I was attempting a dplyr semi-join against SQL Server tables. In regular dplyr with local dataframes, semi-joins can succesfully join on NULL values between the left and right table. However, this is not the default behavior in SQL Server. For example, dbplyr implements semi-joins with the WHERE EXISTS method, where the WHERE clause will specify the join conditions. By default, dbplyr generates the following SQL code:
FROM dbo.Test AS "TBL_LEFT"
WHERE EXISTS (
... -- skipping code here
("TBL_LEFT"."id" = "TBL_RIGHT"."id")
To make the semi-join on SQL Server allow joins on NULLs, we'd modify the final WHERE clause to:
("TBL_LEFT"."id" = "TBL_RIGHT"."id" OR
("TBL_LEFT"."id" IS NULL AND "TBL_RIGHT"."id" IS NULL))
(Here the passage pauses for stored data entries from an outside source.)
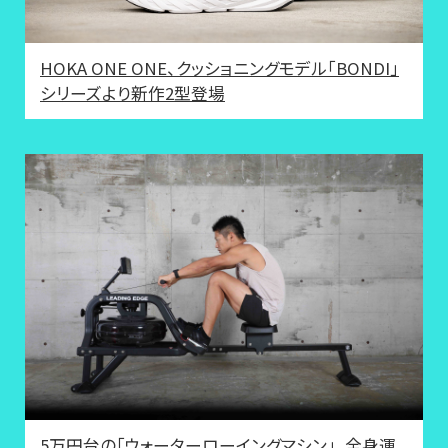
HOKA ONE ONE、クッショニングモデル「BONDI」
シリーズより新作2型登場
5万円台の「ウォーターローイングマシン」、全身運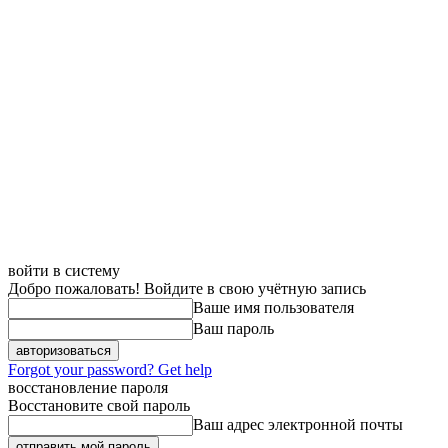
войти в систему
Добро пожаловать! Войдите в свою учётную запись
Ваше имя пользователя
Ваш пароль
Forgot your password? Get help
восстановление пароля
Восстановите свой пароль
Ваш адрес электронной почты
I so far don't see a way that we'd be able to create the 2nd version from dplyr. Perhaps, we need a new parameter in the semi_join()
The text was updated successfully, but these errors were encountered:
Could provide sql_is_distinct(con, x, y) generic and then use that in sql_join_tbls() when na_matches is TRUE. I think we'd want to preserve the existing behaviour (clearly documented) and then allow people to choose the R behaviour if desired.